* Work task:
Each line of the data that mentions the string "iteration" needs to be identified and copied.

* Exercise data:
——
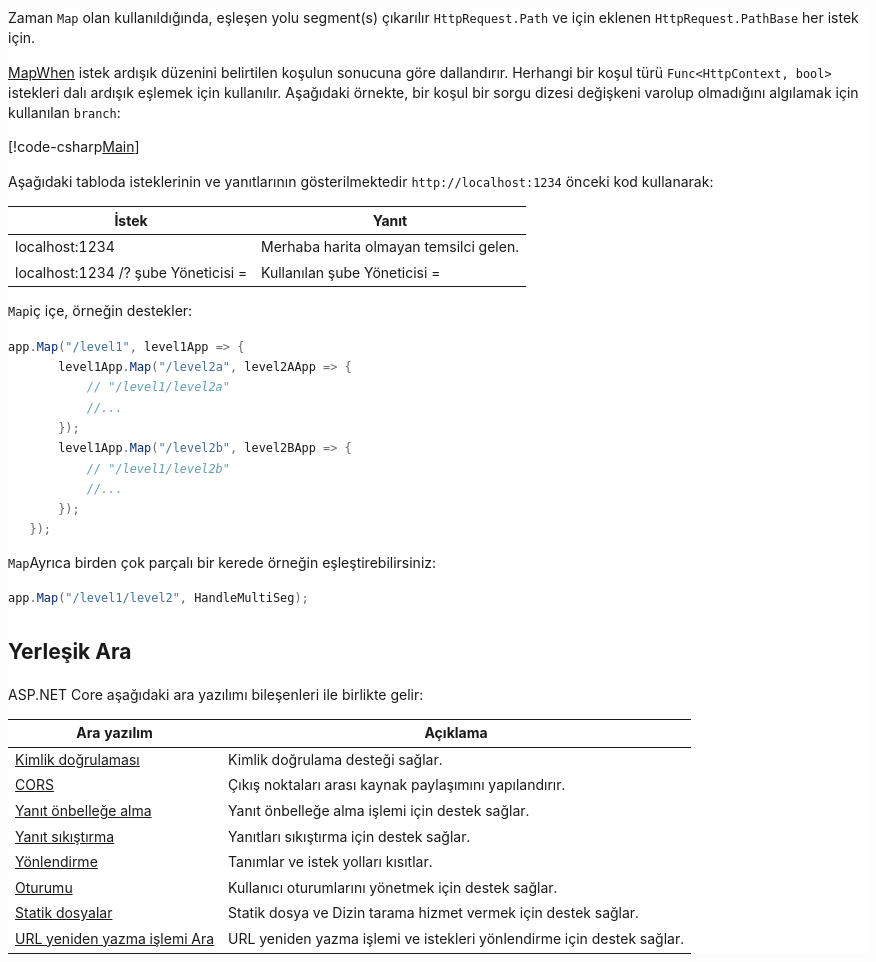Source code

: Zaman `Map` olan kullanıldığında, eşleşen yolu segment(s) çıkarılır `HttpRequest.Path` ve için eklenen `HttpRequest.PathBase` her istek için.

[MapWhen](https://docs.microsoft.com/aspnet/core/api/microsoft.aspnetcore.builder.mapwhenextensions) istek ardışık düzenini belirtilen koşulun sonucuna göre dallandırır. Herhangi bir koşul türü `Func<HttpContext, bool>` istekleri dalı ardışık eşlemek için kullanılır. Aşağıdaki örnekte, bir koşul bir sorgu dizesi değişkeni varolup olmadığını algılamak için kullanılan `branch`:

[!code-csharp[Main](middleware/sample/Chain/StartupMapWhen.cs?name=snippet1)]

Aşağıdaki tabloda isteklerinin ve yanıtlarının gösterilmektedir `http://localhost:1234` önceki kod kullanarak:

| İstek | Yanıt |
| --- | --- |
| localhost:1234 | Merhaba harita olmayan temsilci gelen.  |
| localhost:1234 /? şube Yöneticisi = | Kullanılan şube Yöneticisi =|

`Map`iç içe, örneğin destekler:

```csharp
app.Map("/level1", level1App => {
       level1App.Map("/level2a", level2AApp => {
           // "/level1/level2a"
           //...
       });
       level1App.Map("/level2b", level2BApp => {
           // "/level1/level2b"
           //...
       });
   });
   ```

`Map`Ayrıca birden çok parçalı bir kerede örneğin eşleştirebilirsiniz:

 ```csharp
app.Map("/level1/level2", HandleMultiSeg);
```

## <a name="built-in-middleware"></a>Yerleşik Ara

ASP.NET Core aşağıdaki ara yazılımı bileşenleri ile birlikte gelir:

| Ara yazılım | Açıklama |
| ----- | ------- |
| [Kimlik doğrulaması](xref:security/authentication/identity) | Kimlik doğrulama desteği sağlar. |
| [CORS](xref:security/cors) | Çıkış noktaları arası kaynak paylaşımını yapılandırır. |
| [Yanıt önbelleğe alma](xref:performance/caching/middleware) | Yanıt önbelleğe alma işlemi için destek sağlar. |
| [Yanıt sıkıştırma](xref:performance/response-compression) | Yanıtları sıkıştırma için destek sağlar. |
| [Yönlendirme](xref:fundamentals/routing) | Tanımlar ve istek yolları kısıtlar. |
| [Oturumu](xref:fundamentals/app-state) | Kullanıcı oturumlarını yönetmek için destek sağlar. |
| [Statik dosyalar](xref:fundamentals/static-files) | Statik dosya ve Dizin tarama hizmet vermek için destek sağlar. |
| [URL yeniden yazma işlemi Ara](xref:fundamentals/url-rewriting) | URL yeniden yazma işlemi ve istekleri yönlendirme için destek sağlar. |
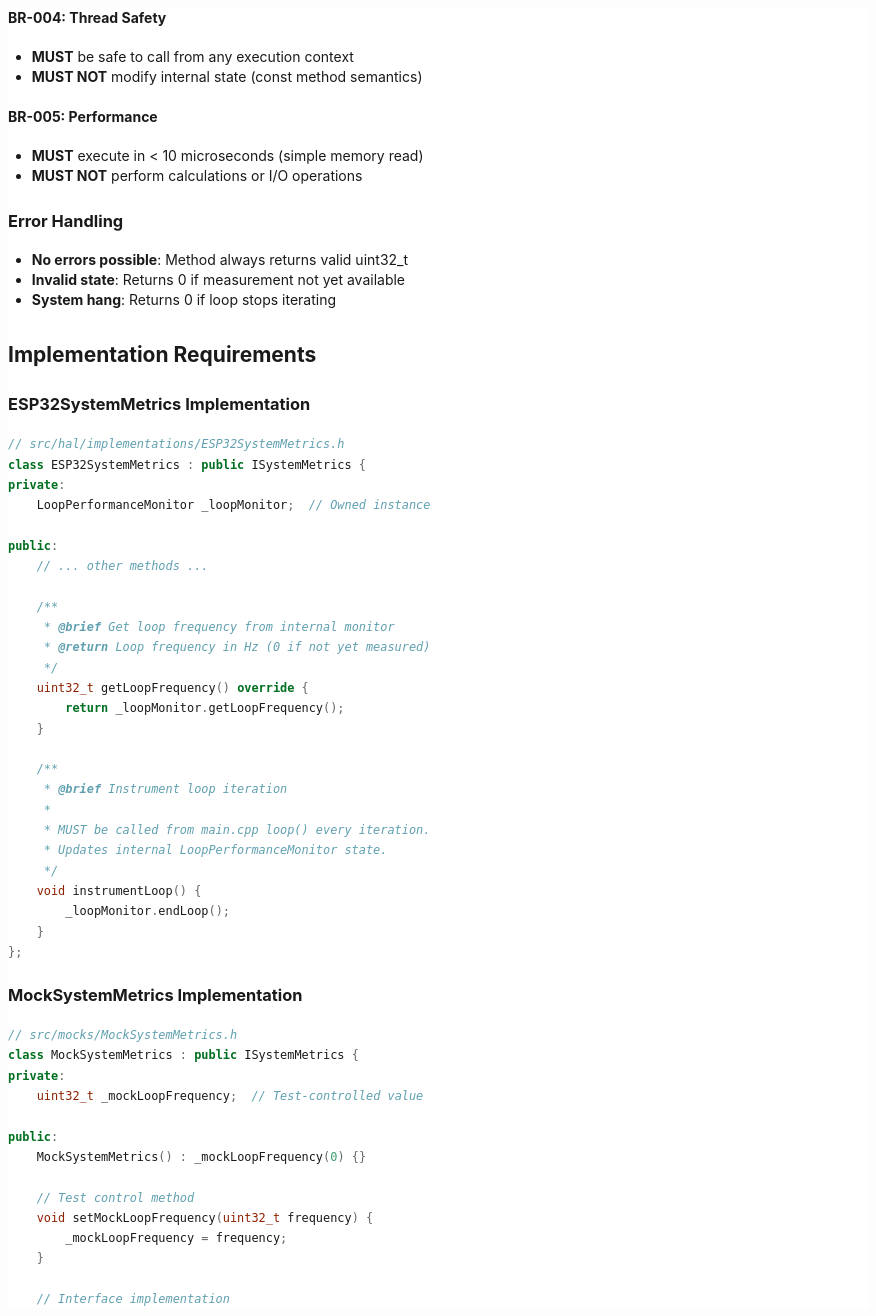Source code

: #### BR-004: Thread Safety
- **MUST** be safe to call from any execution context
- **MUST NOT** modify internal state (const method semantics)

#### BR-005: Performance
- **MUST** execute in < 10 microseconds (simple memory read)
- **MUST NOT** perform calculations or I/O operations

### Error Handling
- **No errors possible**: Method always returns valid uint32_t
- **Invalid state**: Returns 0 if measurement not yet available
- **System hang**: Returns 0 if loop stops iterating

## Implementation Requirements

### ESP32SystemMetrics Implementation

```cpp
// src/hal/implementations/ESP32SystemMetrics.h
class ESP32SystemMetrics : public ISystemMetrics {
private:
    LoopPerformanceMonitor _loopMonitor;  // Owned instance

public:
    // ... other methods ...

    /**
     * @brief Get loop frequency from internal monitor
     * @return Loop frequency in Hz (0 if not yet measured)
     */
    uint32_t getLoopFrequency() override {
        return _loopMonitor.getLoopFrequency();
    }

    /**
     * @brief Instrument loop iteration
     *
     * MUST be called from main.cpp loop() every iteration.
     * Updates internal LoopPerformanceMonitor state.
     */
    void instrumentLoop() {
        _loopMonitor.endLoop();
    }
};
```

### MockSystemMetrics Implementation

```cpp
// src/mocks/MockSystemMetrics.h
class MockSystemMetrics : public ISystemMetrics {
private:
    uint32_t _mockLoopFrequency;  // Test-controlled value

public:
    MockSystemMetrics() : _mockLoopFrequency(0) {}

    // Test control method
    void setMockLoopFrequency(uint32_t frequency) {
        _mockLoopFrequency = frequency;
    }

    // Interface implementation
```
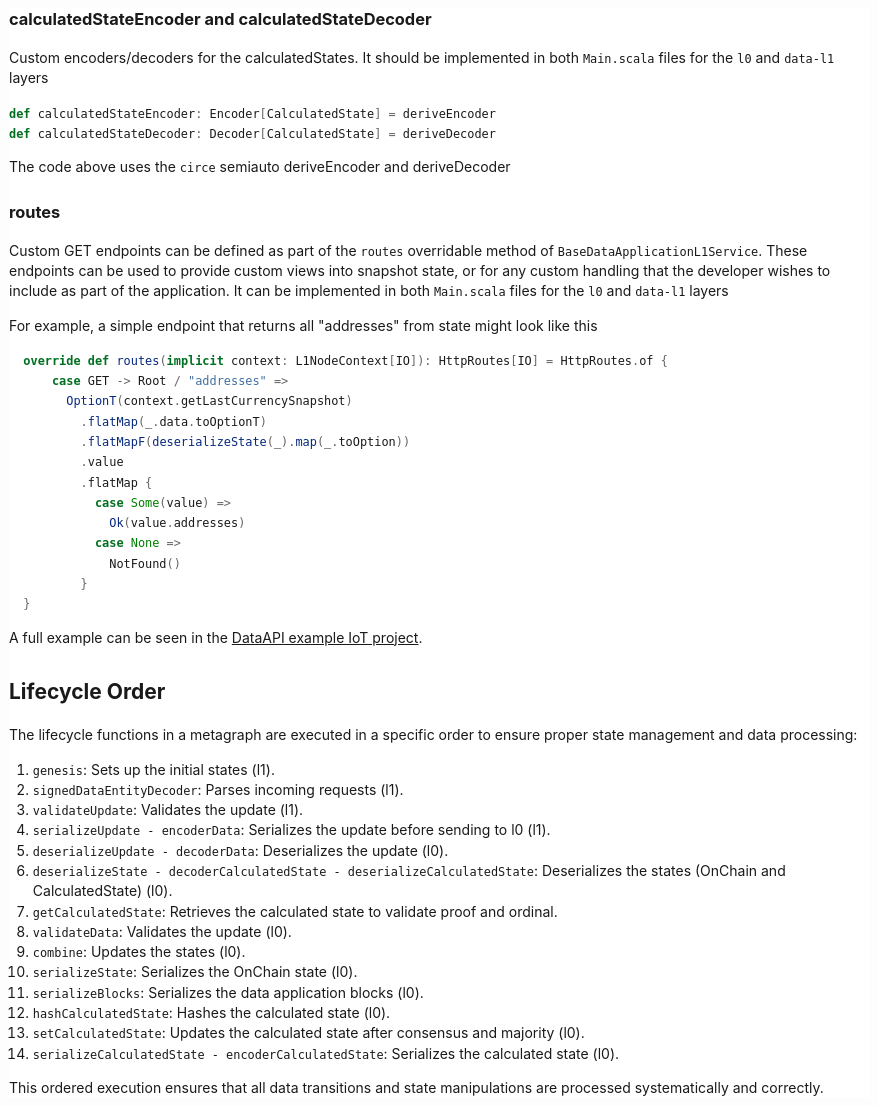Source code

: ### calculatedStateEncoder and calculatedStateDecoder
Custom encoders/decoders for the calculatedStates.
It should be implemented in both `Main.scala` files for the `l0` and `data-l1` layers
```scala
def calculatedStateEncoder: Encoder[CalculatedState] = deriveEncoder
def calculatedStateDecoder: Decoder[CalculatedState] = deriveDecoder
```
The code above uses the `circe` semiauto deriveEncoder and deriveDecoder

### routes
Custom GET endpoints can be defined as part of the `routes` overridable method of `BaseDataApplicationL1Service`. These endpoints can be used to provide custom views into snapshot state, or for any custom handling that the developer wishes to include as part of the application. 
It can be implemented in both `Main.scala` files for the `l0` and `data-l1` layers

For example, a simple endpoint that returns all "addresses" from state might look like this
```scala
  override def routes(implicit context: L1NodeContext[IO]): HttpRoutes[IO] = HttpRoutes.of {
      case GET -> Root / "addresses" =>
        OptionT(context.getLastCurrencySnapshot)
          .flatMap(_.data.toOptionT)
          .flatMapF(deserializeState(_).map(_.toOption))
          .value
          .flatMap {
            case Some(value) =>
              Ok(value.addresses)
            case None =>
              NotFound()
          }
  }
```

A full example can be seen in the [DataAPI example IoT project](https://github.com/Constellation-Labs/metagraph-examples/blob/8f4a77cc51d5ea5d1ab458767766e49fbab52f7e/examples/water-and-energy-usage/modules/l0/src/main/scala/com/my/water_and_energy_usage/l0/Main.scala#L128). 

## Lifecycle Order
The lifecycle functions in a metagraph are executed in a specific order to ensure proper state management and data processing:

1. `genesis`: Sets up the initial states (l1).
2. `signedDataEntityDecoder`: Parses incoming requests (l1).
3. `validateUpdate`: Validates the update (l1).
4. `serializeUpdate - encoderData`: Serializes the update before sending to l0 (l1).
5. `deserializeUpdate - decoderData`: Deserializes the update (l0).
6. `deserializeState - decoderCalculatedState - deserializeCalculatedState`: Deserializes the states (OnChain and CalculatedState) (l0).
7. `getCalculatedState`: Retrieves the calculated state to validate proof and ordinal.
8. `validateData`: Validates the update (l0).
9. `combine`: Updates the states (l0).
10. `serializeState`: Serializes the OnChain state (l0).
11. `serializeBlocks`: Serializes the data application blocks (l0).
12. `hashCalculatedState`: Hashes the calculated state (l0).
13. `setCalculatedState`: Updates the calculated state after consensus and majority (l0).
14. `serializeCalculatedState - encoderCalculatedState`: Serializes the calculated state (l0).

This ordered execution ensures that all data transitions and state manipulations are processed systematically and correctly.
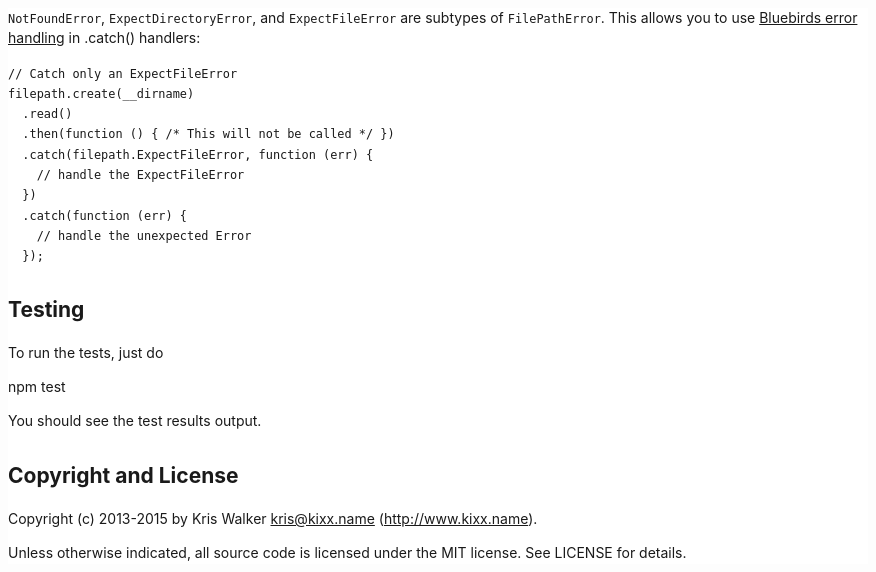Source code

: `NotFoundError`, `ExpectDirectoryError`, and `ExpectFileError` are subtypes of `FilePathError`. This allows you to use [Bluebirds error handling](http://bluebirdjs.com/docs/api/catch.html) in .catch() handlers:

```JS
// Catch only an ExpectFileError
filepath.create(__dirname)
  .read()
  .then(function () { /* This will not be called */ })
  .catch(filepath.ExpectFileError, function (err) {
    // handle the ExpectFileError
  })
  .catch(function (err) {
    // handle the unexpected Error
  });
```

## Testing
To run the tests, just do

  npm test

You should see the test results output.


Copyright and License
---------------------
Copyright (c) 2013-2015 by Kris Walker <kris@kixx.name> (http://www.kixx.name).

Unless otherwise indicated, all source code is licensed under the MIT license.
See LICENSE for details.
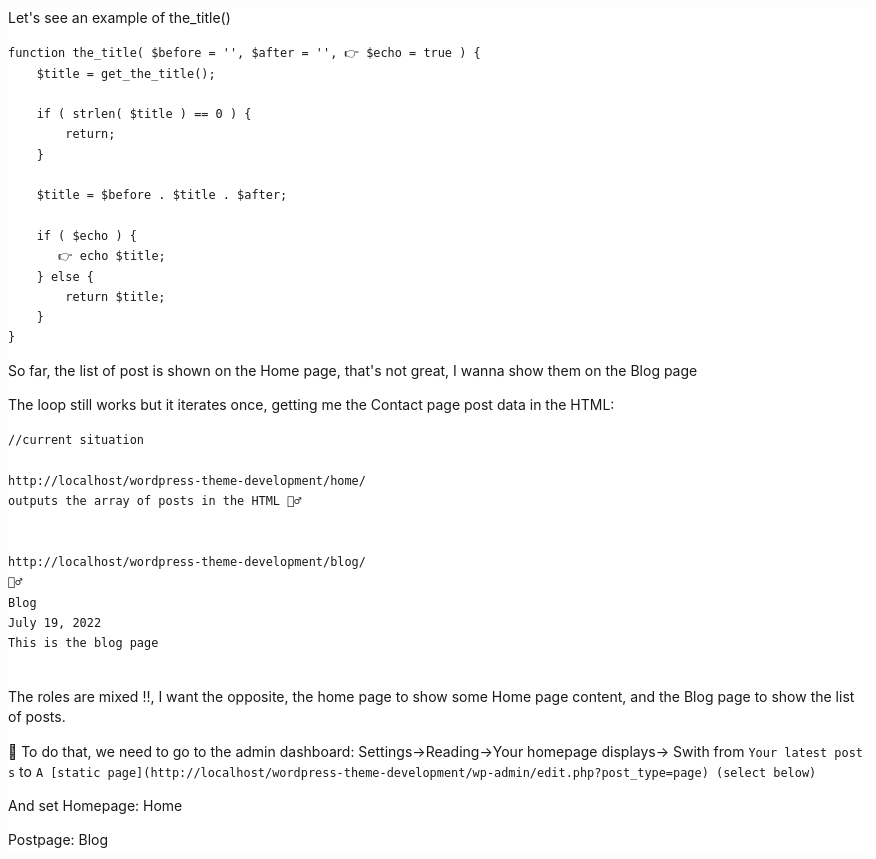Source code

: 

Let's see an example of the_title()

```
function the_title( $before = '', $after = '', 👉 $echo = true ) {
    $title = get_the_title();
 
    if ( strlen( $title ) == 0 ) {
        return;
    }
 
    $title = $before . $title . $after;
 
    if ( $echo ) {
       👉 echo $title;
    } else {
        return $title;
    }
}
```



So far, the list of post is shown on the Home page, that's not great, I wanna show them on the Blog page

The loop still works but it iterates once, getting me the Contact page post data in the HTML:
```
//current situation

http://localhost/wordpress-theme-development/home/
outputs the array of posts in the HTML 🤦‍♂️


http://localhost/wordpress-theme-development/blog/
🤦‍♂️
Blog
July 19, 2022
This is the blog page


```

The roles are mixed ‼️, I want the opposite, the home page to show some Home page content, and the Blog page to  show the list of posts.

🔧 To do that, we need to go to the admin dashboard:
Settings->Reading->Your homepage displays->
Swith from `Your latest posts` to `A [static page](http://localhost/wordpress-theme-development/wp-admin/edit.php?post_type=page) (select below)`

And set 
Homepage: Home

Postpage: Blog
——
* Task output:
     * @brief Instrument loop iteration
     * MUST be called from main.cpp loop() every iteration.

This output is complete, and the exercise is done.